**Page**.
————————
Indeed most of the questions here are from first courses or equivalent

like, what is the motivation behind some of the basic general topology definitions?

for example, if we consider metric spaces, it makes intuitive sense to define a set to be closed if it contains its limit points.
but when we define a closed set iff complement is open my brain goes brr – like, yeah, this is true in metric spaces, but why did we choose this particular generalization, for example?

same for closures – why did we choose definition «the smallest closed set that contains A»?
sure, we cant use limit points since we dont have distance – but I just have trouble visualizing it in more abstract context (without a metric)

or mb i just need to see more examples of topological spaces that aren't metric spaces

closure seems intuitive tome

the general construction of "smallest [blank] containing S"

it's everywhere in mathematics

yeah. like in «construction» of naturals for example as «the smallest inductive set»
I just don't like this «construction» since it ain't constructive

what?

wdym

I'm thinking of, say, the linear span.

Or a subgroup generated by S

Or the normal closure (smallest normal subgroup containing S)

or the subring/subfield/subalgebra generated by S

or the sigma algebra generated by S

or the topology generated by a subbasis.

defining smth as «the smallest» is far less constructive to me that specifying the object by saying its a union with its limit points

It's not constructive. But it's everywhere.

It's very useful, too.

Also, union with limit points begs the question of "what about limit points of those limit points?"

To me, the closure is first and foremost the smallest closed set containing S, it's the closed set generated by S, a special case of this general construction, insert abstract nonsense about universal properties.
————————
**Written exercise 1**. Which examples of the "smallest [blank] containing S" construction does the thread give in the messages that come right after "wdym"? List every one.
**Written exercise 2**. Set down the thread's text word for word, beginning at the words "defining smth as" and stopping after "very useful, too.".
The data that follows comes from a separate source, not from the thread.

**Data listing**.
————————
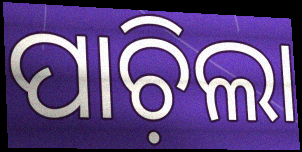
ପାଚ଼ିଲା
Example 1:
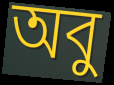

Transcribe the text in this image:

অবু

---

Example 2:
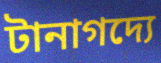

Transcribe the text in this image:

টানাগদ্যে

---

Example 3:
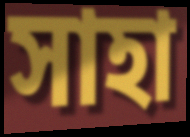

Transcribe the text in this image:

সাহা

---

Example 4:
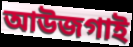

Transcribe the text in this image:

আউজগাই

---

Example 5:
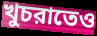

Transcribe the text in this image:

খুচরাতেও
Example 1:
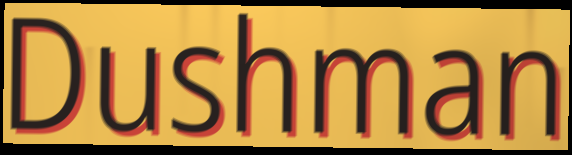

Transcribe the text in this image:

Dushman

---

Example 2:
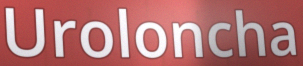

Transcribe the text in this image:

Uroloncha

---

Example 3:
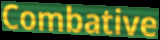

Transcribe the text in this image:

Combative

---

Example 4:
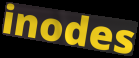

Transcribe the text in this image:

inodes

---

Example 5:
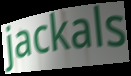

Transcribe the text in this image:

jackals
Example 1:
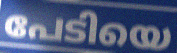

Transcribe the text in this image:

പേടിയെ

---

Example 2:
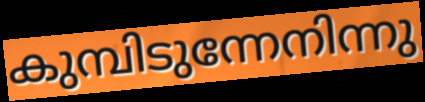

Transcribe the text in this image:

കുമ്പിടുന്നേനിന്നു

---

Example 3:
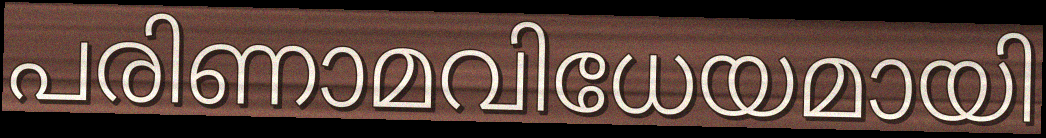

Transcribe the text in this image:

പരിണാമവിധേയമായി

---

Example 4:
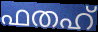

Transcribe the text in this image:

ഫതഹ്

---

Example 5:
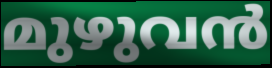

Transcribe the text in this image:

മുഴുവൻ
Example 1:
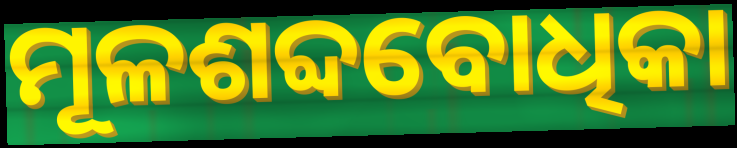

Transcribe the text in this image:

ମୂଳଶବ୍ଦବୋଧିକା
————————
**Task solution 1**.
- the linear span
- a subgroup generated by S
- the normal closure (smallest normal subgroup containing S)
- the subring/subfield/subalgebra generated by S
- the sigma algebra generated by S
- the topology generated by a subbasis

**Task solution 2**.
defining smth as «the smallest» is far less constructive to me that specifying the object by saying its a union with its limit points

It's not constructive. But it's everywhere.

It's very useful, too.